Friday, December 11, 2009

Historical ecologists map a changing landscape.

This is a really interesting article to read about California. How California changed over time and new generations don't have a clue what was there before. This change is not just in California its all over the world.

This article was written on Friday, March 27, 2009 by Eric Simons.
In this article Robin Grossinger, a scientist at the San Francisco Estuary Institute did field work. He found old pictures about 150 years old pictures from local history books, looking for any landmark-a creek, a 200 years old oak tree. When he found one he took pictures to document the evidence. Grossinger is a historical ecologist, merging history and ecology to figure out the environment of our great, and great, great, great grandparents. When he compared those landscapes with the present, he was surprised to see how everything was changed. Streams that weren't streams, wetlands where there used to be beaches, thick groves of tree where there used to be plains and plains where there used to be thick groves of trees.

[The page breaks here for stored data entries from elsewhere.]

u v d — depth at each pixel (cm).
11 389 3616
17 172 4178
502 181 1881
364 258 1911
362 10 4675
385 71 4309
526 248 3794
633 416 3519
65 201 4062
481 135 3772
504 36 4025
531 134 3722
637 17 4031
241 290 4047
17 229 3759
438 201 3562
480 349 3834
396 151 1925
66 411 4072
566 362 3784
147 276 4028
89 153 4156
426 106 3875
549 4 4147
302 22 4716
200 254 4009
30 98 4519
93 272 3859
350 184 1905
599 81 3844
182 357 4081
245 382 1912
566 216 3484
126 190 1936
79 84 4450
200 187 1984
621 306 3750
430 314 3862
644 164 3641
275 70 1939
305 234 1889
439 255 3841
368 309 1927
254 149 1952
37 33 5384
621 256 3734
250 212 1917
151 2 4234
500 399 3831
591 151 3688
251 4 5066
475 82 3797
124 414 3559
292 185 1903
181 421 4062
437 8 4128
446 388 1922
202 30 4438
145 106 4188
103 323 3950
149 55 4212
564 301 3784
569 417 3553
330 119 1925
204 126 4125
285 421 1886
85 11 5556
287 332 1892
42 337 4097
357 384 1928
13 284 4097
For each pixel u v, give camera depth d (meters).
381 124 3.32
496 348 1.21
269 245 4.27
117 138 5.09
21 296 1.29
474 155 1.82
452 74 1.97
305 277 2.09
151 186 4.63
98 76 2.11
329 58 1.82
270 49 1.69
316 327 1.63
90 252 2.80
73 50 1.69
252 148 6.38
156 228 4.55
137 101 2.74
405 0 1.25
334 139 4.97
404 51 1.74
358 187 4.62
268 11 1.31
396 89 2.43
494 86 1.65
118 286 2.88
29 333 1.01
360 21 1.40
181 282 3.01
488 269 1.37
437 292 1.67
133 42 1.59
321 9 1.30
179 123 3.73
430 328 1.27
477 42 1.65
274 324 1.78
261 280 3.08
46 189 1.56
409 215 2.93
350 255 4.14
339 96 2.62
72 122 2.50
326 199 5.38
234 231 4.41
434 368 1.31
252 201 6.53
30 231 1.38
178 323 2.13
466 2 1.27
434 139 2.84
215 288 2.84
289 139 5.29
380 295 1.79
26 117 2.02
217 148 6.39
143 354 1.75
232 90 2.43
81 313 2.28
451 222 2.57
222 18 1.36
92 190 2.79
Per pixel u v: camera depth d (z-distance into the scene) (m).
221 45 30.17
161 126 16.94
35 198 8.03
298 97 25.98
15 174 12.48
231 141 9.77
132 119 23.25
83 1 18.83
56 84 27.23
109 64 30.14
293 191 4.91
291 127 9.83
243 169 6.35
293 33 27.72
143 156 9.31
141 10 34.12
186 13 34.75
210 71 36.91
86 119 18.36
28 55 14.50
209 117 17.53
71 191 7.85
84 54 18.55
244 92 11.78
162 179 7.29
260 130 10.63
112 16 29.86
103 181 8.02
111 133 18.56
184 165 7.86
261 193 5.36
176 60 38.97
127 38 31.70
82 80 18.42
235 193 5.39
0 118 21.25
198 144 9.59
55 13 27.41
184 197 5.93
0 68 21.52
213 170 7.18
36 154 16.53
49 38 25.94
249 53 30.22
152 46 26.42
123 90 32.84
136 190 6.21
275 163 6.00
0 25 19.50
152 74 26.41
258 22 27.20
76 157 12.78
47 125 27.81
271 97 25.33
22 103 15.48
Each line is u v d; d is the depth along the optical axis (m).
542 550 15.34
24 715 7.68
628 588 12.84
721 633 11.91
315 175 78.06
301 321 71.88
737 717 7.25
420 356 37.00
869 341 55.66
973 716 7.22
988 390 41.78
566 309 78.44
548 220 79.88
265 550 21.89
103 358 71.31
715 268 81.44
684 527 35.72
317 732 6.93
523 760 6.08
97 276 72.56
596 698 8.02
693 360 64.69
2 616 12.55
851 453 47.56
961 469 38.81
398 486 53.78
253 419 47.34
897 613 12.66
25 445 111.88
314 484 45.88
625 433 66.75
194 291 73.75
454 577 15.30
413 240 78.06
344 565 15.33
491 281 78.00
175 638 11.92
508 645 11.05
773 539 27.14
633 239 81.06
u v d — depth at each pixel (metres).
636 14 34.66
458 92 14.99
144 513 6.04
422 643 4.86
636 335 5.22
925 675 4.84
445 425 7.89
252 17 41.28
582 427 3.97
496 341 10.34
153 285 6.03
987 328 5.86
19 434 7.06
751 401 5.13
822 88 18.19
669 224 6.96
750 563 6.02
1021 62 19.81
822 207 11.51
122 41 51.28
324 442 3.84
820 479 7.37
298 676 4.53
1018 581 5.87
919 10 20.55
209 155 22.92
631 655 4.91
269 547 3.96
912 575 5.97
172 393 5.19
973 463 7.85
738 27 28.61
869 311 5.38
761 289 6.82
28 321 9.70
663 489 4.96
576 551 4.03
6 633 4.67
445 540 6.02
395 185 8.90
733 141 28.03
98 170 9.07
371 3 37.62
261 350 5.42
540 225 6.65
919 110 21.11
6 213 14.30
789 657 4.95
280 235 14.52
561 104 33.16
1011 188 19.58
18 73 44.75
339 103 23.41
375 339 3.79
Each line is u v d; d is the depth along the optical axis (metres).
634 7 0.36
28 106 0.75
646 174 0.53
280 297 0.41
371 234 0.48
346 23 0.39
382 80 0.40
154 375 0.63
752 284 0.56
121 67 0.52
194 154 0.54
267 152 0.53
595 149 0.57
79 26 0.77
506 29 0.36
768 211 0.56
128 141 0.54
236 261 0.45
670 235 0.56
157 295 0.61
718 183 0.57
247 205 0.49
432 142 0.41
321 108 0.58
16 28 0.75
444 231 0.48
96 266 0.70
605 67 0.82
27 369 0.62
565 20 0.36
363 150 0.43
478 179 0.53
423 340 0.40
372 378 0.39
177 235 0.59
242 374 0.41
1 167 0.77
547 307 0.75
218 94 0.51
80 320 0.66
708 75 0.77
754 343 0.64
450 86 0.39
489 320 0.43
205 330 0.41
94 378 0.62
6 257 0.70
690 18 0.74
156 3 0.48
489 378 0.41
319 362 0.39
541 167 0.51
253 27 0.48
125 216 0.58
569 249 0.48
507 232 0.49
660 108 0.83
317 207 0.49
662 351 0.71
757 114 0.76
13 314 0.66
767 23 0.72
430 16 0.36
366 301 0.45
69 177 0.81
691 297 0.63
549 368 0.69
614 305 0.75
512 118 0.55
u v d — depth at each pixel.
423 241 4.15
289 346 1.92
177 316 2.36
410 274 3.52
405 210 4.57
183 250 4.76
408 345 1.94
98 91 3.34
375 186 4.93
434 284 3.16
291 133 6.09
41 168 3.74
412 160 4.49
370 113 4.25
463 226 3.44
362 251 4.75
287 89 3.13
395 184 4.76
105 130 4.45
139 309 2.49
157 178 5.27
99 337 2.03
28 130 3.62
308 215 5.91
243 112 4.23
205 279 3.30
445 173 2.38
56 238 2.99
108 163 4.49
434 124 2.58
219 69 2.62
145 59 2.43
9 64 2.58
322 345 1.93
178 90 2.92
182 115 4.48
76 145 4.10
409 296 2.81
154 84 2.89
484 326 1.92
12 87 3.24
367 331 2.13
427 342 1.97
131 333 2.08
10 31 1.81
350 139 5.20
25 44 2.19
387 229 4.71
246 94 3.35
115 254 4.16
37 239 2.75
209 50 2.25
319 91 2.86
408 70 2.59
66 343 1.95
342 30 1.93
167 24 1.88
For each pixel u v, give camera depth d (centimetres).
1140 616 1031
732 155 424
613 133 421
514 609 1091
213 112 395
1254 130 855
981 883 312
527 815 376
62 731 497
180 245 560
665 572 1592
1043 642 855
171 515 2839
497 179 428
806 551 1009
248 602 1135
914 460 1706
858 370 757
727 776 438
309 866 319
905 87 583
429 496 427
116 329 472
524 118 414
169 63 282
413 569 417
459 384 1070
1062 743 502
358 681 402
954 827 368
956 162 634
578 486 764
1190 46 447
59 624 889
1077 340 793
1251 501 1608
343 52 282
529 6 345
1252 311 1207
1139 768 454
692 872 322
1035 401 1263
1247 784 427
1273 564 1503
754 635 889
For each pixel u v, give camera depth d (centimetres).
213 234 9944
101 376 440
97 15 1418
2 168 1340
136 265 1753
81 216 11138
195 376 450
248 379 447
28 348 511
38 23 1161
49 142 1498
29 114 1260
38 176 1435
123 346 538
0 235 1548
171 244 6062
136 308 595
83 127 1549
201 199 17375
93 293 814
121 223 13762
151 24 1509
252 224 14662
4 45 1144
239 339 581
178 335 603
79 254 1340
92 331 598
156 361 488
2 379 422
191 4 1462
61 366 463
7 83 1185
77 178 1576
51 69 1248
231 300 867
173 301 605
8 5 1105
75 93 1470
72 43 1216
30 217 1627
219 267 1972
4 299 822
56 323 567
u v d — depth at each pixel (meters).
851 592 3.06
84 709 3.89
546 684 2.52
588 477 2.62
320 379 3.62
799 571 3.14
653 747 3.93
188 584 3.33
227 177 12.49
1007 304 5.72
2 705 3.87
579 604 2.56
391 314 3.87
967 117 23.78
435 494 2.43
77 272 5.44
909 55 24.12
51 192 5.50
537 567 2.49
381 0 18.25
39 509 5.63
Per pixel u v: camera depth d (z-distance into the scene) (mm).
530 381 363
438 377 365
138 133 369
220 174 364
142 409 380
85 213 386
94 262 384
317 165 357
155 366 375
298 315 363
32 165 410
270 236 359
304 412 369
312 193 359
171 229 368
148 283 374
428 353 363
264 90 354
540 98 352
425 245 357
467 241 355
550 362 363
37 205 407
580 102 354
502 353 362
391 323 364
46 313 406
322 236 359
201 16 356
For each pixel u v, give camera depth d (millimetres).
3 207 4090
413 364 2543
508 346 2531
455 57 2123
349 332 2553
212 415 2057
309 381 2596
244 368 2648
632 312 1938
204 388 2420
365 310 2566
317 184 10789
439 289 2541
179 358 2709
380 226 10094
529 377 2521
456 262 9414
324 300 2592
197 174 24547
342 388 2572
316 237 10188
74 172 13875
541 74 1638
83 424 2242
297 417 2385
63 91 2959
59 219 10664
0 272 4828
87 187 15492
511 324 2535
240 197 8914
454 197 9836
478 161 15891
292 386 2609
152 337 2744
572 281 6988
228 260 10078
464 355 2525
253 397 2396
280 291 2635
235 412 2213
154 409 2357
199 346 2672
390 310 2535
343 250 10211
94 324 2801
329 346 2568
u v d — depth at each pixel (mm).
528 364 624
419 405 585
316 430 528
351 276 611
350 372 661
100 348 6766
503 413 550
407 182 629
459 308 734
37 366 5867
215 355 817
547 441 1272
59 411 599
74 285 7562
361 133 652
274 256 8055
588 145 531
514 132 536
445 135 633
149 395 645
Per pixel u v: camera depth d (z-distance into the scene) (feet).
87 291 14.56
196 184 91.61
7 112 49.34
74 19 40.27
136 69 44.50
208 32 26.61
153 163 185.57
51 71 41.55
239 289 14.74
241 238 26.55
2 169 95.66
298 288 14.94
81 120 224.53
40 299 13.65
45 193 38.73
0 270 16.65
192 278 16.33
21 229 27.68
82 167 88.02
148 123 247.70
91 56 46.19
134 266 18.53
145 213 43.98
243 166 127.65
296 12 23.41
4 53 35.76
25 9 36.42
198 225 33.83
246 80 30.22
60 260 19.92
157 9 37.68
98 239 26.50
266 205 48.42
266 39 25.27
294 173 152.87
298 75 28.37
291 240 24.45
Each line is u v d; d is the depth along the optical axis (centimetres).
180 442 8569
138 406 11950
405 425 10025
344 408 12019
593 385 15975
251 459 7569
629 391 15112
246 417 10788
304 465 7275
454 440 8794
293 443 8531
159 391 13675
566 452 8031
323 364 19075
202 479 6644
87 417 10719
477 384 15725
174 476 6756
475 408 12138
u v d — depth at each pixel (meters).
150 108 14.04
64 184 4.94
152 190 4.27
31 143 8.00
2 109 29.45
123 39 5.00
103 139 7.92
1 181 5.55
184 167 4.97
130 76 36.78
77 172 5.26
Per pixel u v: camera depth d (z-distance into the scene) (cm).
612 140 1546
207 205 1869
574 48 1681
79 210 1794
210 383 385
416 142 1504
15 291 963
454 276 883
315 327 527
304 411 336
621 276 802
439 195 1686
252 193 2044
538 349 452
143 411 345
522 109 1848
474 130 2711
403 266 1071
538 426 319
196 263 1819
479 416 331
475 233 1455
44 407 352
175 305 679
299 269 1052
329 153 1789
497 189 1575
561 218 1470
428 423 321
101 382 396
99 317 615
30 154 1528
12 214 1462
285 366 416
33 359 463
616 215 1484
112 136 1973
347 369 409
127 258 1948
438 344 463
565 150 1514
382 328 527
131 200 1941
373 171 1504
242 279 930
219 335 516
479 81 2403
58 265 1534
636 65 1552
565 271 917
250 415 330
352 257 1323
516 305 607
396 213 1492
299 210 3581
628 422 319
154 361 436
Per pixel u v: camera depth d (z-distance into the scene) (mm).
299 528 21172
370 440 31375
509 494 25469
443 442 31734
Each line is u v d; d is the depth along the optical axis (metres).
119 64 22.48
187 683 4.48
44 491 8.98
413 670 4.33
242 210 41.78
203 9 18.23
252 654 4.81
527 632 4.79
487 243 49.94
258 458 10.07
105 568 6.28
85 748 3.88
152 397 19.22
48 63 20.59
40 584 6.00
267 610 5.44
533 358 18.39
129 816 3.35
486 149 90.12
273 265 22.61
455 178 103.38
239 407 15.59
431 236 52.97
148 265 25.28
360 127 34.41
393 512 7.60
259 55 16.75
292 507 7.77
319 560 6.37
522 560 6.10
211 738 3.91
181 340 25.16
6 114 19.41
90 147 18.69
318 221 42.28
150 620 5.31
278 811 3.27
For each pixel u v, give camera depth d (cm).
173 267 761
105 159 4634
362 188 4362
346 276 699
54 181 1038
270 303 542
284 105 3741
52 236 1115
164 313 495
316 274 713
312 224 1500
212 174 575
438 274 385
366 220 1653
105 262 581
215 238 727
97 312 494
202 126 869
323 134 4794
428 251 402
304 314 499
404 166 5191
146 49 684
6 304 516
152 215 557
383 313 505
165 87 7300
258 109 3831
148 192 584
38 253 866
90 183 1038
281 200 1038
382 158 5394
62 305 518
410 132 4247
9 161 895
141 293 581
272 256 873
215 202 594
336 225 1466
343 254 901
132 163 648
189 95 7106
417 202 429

Grossinger's colleague Alisson Whipple, an environment analyst, studied the valley oaks area. Roughly the area along Highway 101 from Morgan Hill to Gilroy - using a 1939 aerial photo and a 2005 aerial photo. She found a decline from 1,976 trees in 1939 to about 1,000 trees in 2005. Grossinger and Whipple found a few
photographs from the late 1800s with dense oak forests and some explorers' accounts that mentioned thick, shady woodland. They decided to do more detective work. This led, late last winter, to one of Grossinger's field trips to find and photograph remnant oak trees. They'd both started to suspect that they were going to find evidence of higher tree density in the past, but Grossinger hadn't heard an actual number. Whipple, who was finishing the report, told Grossinger that she had an estimate: Something like 50,000 trees. Grossinger's eyes widened. "Fifty thousand," he said. "Wow." In fact, in the finished report, the number went to 60,000.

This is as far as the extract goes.